Le plus fameux parmi eux fut Macandal, qu’on accusa d’avoir conçu le projet de l’empoisonnement de tous les blancs de la colonie, vers le milieu du xviiie siècle[1]. Moreau de Saint-Méry dit que, devenu manchot dans le travail de la sucrerie Le Normand de Mézy, située dans la paroisse du Limbe, Macandal se rendit fugitif, et que c’est pendant sa désertion qu’il se rendit célèbre par des empoisonnemens[2]. On le traquait dans les bois ; il se vengea à la manière des faibles qui sont toujours cruels : l’empoisonnement est un horrible moyen.

Cet auteur cite enfin la peuplade des fugitifs ou nègres marrons réunis à la montagne de Bahoruco, auxquels les gouverneurs des deux colonies accordèrent la liberté, après de vaines tentatives faites pour les soumettre par la force.
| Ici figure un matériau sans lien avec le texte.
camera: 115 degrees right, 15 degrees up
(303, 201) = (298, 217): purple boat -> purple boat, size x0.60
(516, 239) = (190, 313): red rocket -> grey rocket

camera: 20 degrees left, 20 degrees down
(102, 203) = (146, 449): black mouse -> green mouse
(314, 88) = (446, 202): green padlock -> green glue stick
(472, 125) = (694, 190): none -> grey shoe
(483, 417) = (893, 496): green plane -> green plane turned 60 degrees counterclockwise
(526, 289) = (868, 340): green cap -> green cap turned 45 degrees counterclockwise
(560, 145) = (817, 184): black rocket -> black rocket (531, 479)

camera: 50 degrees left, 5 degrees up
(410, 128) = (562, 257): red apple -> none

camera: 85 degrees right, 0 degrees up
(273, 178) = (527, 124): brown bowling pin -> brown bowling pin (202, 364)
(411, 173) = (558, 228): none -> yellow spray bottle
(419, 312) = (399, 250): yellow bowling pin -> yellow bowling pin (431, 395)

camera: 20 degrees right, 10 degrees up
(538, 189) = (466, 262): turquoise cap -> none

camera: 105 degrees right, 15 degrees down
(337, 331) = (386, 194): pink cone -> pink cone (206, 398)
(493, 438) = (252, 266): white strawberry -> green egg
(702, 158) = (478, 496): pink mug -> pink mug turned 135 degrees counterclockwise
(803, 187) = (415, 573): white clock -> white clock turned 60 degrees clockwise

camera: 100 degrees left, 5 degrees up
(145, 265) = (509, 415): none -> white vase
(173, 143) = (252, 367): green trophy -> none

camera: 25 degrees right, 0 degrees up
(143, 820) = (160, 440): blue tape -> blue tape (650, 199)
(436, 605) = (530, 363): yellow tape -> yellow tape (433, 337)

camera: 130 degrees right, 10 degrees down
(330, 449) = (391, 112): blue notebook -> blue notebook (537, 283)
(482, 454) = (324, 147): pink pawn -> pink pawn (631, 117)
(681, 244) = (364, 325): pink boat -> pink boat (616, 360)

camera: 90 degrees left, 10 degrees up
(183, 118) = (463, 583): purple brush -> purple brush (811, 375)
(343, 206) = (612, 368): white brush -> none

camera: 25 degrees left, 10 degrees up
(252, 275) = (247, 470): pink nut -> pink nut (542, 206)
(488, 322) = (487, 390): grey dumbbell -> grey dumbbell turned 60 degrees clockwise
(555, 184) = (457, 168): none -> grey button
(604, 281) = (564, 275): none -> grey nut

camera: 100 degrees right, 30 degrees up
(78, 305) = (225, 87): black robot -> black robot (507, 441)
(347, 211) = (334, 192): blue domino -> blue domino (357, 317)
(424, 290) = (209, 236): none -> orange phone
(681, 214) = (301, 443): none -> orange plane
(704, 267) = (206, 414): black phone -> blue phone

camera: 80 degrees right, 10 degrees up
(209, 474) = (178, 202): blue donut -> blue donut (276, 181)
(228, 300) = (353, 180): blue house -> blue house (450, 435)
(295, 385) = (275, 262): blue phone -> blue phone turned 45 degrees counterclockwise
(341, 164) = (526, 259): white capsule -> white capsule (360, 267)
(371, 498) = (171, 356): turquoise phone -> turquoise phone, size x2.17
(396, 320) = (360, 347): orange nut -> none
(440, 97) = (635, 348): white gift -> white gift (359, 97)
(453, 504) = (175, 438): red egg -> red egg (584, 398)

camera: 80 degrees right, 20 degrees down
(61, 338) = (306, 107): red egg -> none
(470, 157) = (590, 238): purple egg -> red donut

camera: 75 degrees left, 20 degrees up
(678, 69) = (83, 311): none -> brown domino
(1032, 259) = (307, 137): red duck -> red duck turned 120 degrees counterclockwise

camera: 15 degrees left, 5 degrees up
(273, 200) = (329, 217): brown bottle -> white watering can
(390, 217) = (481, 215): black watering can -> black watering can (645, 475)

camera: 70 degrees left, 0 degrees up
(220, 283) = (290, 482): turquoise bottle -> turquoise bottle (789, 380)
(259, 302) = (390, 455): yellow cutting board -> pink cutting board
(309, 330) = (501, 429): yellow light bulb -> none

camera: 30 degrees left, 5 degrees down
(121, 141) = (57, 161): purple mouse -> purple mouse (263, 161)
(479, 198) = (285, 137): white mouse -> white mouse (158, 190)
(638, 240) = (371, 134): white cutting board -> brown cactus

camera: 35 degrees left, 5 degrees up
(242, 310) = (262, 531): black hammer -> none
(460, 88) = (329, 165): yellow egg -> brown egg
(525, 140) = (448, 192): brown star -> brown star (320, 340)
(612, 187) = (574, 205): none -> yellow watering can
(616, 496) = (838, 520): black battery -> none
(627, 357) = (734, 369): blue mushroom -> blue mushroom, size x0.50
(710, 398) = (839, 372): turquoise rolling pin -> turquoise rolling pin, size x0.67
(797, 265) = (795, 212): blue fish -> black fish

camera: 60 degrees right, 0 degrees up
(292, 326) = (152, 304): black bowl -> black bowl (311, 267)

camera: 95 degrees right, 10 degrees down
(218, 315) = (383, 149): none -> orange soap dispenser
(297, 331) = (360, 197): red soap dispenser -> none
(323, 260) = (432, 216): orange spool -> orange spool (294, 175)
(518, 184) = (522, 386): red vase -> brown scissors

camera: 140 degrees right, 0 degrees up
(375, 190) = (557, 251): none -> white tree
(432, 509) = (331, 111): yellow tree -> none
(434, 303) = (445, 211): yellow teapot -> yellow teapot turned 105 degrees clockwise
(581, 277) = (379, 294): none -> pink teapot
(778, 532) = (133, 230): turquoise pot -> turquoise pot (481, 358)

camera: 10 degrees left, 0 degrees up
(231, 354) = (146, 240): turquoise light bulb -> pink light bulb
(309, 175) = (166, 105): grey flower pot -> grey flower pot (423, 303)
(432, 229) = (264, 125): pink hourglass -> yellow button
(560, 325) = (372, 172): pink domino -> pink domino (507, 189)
Ces hommes étaient restés plus de quatre-vingts ans dans ce lieu presque inaccessible, inquiétant les habitans, dévastant leurs plantations et portant la terreur chez eux. Ils continuèrent d’y demeurer ; mais en vertu du traité auquel ils consentirent, ils cessèrent leurs irruptions. M. de Bellecombe était alors gouverneur général.

On n’ignore pas non plus qu’à la Jamaïque et dans la

  1. Hilliard d’Auberteuil lui-même réduit cette imputation à des proportions moindres, en disant que « Macandal ne fît empoisonner que des nègres et très-peu de blancs. » Tome 1er, page 137, dans une note.
  2. Description de la partie française, tome 1er, pages 651 et 652.